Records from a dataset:

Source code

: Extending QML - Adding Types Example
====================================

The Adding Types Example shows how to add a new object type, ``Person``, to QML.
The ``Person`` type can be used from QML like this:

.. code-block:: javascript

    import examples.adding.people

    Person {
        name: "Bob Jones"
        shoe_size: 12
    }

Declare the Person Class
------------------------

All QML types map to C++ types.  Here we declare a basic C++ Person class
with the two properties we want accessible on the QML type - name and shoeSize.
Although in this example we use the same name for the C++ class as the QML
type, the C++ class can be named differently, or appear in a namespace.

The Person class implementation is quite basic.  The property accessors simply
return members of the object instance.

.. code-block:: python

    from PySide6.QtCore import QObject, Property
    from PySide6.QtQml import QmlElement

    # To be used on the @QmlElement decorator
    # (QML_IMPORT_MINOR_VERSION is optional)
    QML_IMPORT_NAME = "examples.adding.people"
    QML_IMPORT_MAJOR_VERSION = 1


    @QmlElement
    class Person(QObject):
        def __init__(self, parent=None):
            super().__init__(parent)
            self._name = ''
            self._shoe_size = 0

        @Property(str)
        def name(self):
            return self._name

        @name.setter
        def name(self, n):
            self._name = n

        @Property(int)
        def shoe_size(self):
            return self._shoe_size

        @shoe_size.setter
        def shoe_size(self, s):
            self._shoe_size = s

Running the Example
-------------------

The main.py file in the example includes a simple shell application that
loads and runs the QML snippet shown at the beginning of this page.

● **Description of the task**: Line by line, retype all of the records exactly.

● **Response to this exercise**:
Source code

: Extending QML - Adding Types Example
====================================

The Adding Types Example shows how to add a new object type, ``Person``, to QML.
The ``Person`` type can be used from QML like this:

.. code-block:: javascript

    import examples.adding.people

    Person {
        name: "Bob Jones"
        shoe_size: 12
    }

Declare the Person Class
------------------------

All QML types map to C++ types.  Here we declare a basic C++ Person class
with the two properties we want accessible on the QML type - name and shoeSize.
Although in this example we use the same name for the C++ class as the QML
type, the C++ class can be named differently, or appear in a namespace.

The Person class implementation is quite basic.  The property accessors simply
return members of the object instance.

.. code-block:: python

    from PySide6.QtCore import QObject, Property
    from PySide6.QtQml import QmlElement

    # To be used on the @QmlElement decorator
    # (QML_IMPORT_MINOR_VERSION is optional)
    QML_IMPORT_NAME = "examples.adding.people"
    QML_IMPORT_MAJOR_VERSION = 1


    @QmlElement
    class Person(QObject):
        def __init__(self, parent=None):
            super().__init__(parent)
            self._name = ''
            self._shoe_size = 0

        @Property(str)
        def name(self):
            return self._name

        @name.setter
        def name(self, n):
            self._name = n

        @Property(int)
        def shoe_size(self):
            return self._shoe_size

        @shoe_size.setter
        def shoe_size(self, s):
            self._shoe_size = s

Running the Example
-------------------

The main.py file in the example includes a simple shell application that
loads and runs the QML snippet shown at the beginning of this page.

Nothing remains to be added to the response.